*Task to complete*
Extract each line of the material that contains the word "ceramic", and reproduce every such line in full.
┌─ Given records
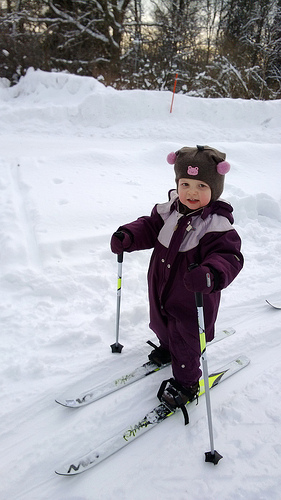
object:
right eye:
[181, 181, 190, 187]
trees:
[267, 0, 280, 95]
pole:
[115, 252, 123, 347]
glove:
[183, 264, 216, 295]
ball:
[216, 160, 231, 177]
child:
[108, 143, 246, 413]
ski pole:
[194, 291, 215, 456]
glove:
[109, 229, 132, 257]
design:
[186, 165, 199, 177]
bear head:
[187, 165, 200, 176]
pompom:
[216, 160, 231, 177]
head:
[174, 144, 227, 211]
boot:
[160, 377, 200, 409]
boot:
[147, 341, 173, 368]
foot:
[150, 342, 172, 366]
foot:
[161, 375, 201, 409]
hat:
[165, 143, 232, 207]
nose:
[187, 188, 198, 196]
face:
[177, 177, 213, 211]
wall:
[135, 59, 164, 88]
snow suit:
[109, 187, 245, 386]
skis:
[53, 352, 252, 478]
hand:
[182, 265, 211, 294]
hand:
[110, 230, 131, 256]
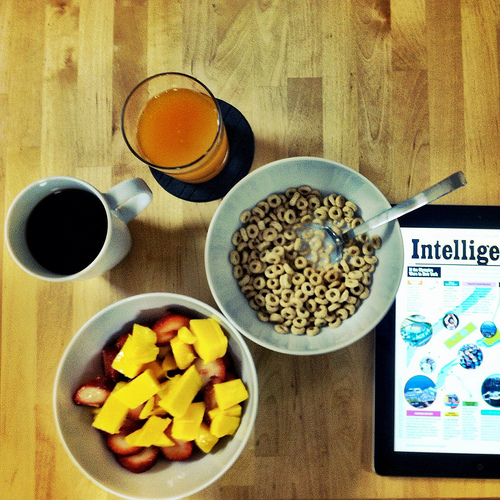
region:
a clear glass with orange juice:
[116, 65, 235, 190]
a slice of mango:
[184, 315, 234, 367]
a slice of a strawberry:
[68, 375, 115, 412]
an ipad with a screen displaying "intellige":
[368, 182, 498, 480]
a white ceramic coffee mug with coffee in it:
[3, 162, 154, 288]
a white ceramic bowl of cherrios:
[202, 150, 410, 355]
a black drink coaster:
[139, 89, 267, 204]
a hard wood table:
[1, 0, 498, 496]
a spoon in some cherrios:
[294, 165, 474, 275]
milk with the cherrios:
[283, 215, 363, 273]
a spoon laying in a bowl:
[221, 171, 461, 255]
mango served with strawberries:
[101, 325, 201, 445]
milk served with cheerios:
[280, 235, 346, 299]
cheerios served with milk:
[283, 232, 358, 339]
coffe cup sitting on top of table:
[1, 185, 157, 295]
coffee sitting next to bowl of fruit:
[16, 176, 153, 317]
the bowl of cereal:
[203, 155, 403, 355]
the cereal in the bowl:
[228, 185, 381, 336]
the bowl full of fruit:
[52, 291, 257, 498]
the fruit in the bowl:
[72, 313, 248, 473]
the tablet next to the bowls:
[371, 204, 498, 479]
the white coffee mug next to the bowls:
[4, 176, 152, 282]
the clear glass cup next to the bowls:
[120, 71, 228, 183]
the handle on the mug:
[104, 177, 151, 224]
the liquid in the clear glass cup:
[137, 88, 229, 184]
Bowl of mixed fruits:
[47, 292, 249, 498]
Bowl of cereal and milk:
[206, 157, 401, 359]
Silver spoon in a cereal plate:
[291, 169, 480, 270]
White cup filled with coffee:
[8, 165, 150, 280]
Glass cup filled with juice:
[118, 71, 231, 184]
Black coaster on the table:
[149, 95, 258, 199]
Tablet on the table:
[368, 200, 498, 478]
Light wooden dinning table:
[0, 0, 499, 70]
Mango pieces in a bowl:
[107, 340, 199, 420]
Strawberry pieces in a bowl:
[107, 430, 175, 470]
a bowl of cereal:
[212, 178, 412, 343]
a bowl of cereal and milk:
[217, 149, 401, 340]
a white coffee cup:
[4, 163, 119, 297]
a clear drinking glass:
[118, 43, 239, 188]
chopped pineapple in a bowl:
[94, 321, 220, 438]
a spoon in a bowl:
[280, 159, 464, 276]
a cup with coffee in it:
[5, 156, 109, 301]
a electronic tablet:
[362, 178, 489, 493]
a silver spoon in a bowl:
[290, 166, 465, 263]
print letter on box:
[411, 236, 421, 258]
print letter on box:
[421, 242, 434, 261]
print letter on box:
[453, 238, 460, 264]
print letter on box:
[459, 238, 467, 260]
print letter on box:
[469, 236, 476, 261]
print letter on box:
[476, 240, 492, 269]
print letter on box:
[490, 243, 498, 264]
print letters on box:
[408, 236, 497, 264]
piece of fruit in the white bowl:
[186, 315, 224, 361]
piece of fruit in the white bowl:
[210, 380, 251, 408]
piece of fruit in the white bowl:
[205, 410, 240, 445]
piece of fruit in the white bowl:
[170, 400, 207, 446]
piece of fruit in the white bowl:
[91, 380, 128, 436]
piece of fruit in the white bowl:
[120, 406, 172, 447]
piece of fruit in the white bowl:
[115, 331, 146, 378]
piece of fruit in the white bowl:
[70, 380, 108, 412]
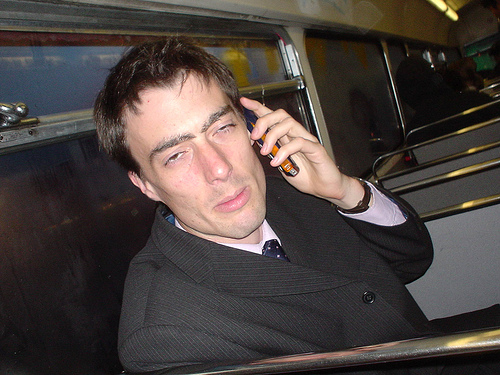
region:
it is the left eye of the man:
[212, 119, 234, 137]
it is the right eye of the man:
[161, 151, 186, 169]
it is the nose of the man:
[204, 154, 231, 184]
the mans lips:
[208, 186, 251, 213]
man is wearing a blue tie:
[260, 240, 294, 258]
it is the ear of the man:
[132, 174, 163, 197]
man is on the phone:
[244, 116, 296, 174]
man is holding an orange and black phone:
[244, 113, 298, 179]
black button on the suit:
[360, 287, 381, 307]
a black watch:
[348, 175, 376, 218]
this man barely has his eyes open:
[37, 33, 431, 373]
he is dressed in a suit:
[118, 200, 410, 366]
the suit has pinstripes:
[141, 226, 297, 372]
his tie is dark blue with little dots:
[266, 233, 291, 269]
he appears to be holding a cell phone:
[246, 99, 309, 204]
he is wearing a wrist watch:
[355, 160, 373, 224]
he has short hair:
[77, 39, 245, 231]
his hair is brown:
[84, 33, 246, 186]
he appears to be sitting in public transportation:
[81, 73, 495, 369]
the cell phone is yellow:
[236, 102, 308, 189]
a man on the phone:
[69, 47, 319, 274]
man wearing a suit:
[125, 179, 464, 371]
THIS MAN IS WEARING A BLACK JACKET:
[105, 162, 440, 372]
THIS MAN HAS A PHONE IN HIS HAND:
[240, 95, 303, 185]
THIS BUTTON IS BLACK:
[358, 282, 381, 312]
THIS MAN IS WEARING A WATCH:
[323, 175, 378, 222]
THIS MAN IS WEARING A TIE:
[251, 235, 294, 263]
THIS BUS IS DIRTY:
[0, 0, 496, 367]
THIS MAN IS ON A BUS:
[85, 17, 450, 372]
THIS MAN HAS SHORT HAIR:
[58, 35, 253, 168]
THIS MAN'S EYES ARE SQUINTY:
[157, 115, 244, 172]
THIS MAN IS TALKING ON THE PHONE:
[72, 31, 444, 373]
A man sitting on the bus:
[71, 35, 461, 374]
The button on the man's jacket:
[350, 280, 382, 312]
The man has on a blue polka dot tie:
[256, 233, 293, 268]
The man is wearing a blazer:
[111, 165, 438, 372]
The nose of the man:
[194, 130, 236, 184]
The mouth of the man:
[207, 178, 269, 216]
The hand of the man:
[238, 90, 348, 204]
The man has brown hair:
[76, 29, 270, 186]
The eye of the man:
[144, 128, 204, 168]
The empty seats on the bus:
[403, 125, 498, 272]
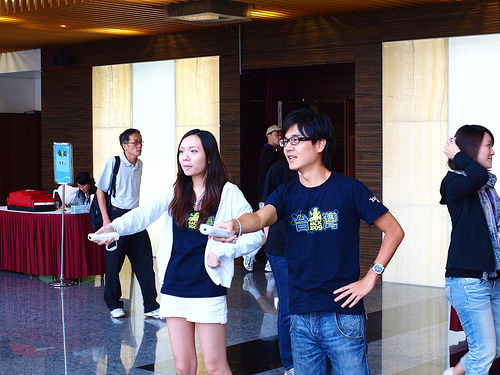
└─
*Written answer*
a white ceramic coffee mug with coffee in it:
a white ceramic bowl of cherrios:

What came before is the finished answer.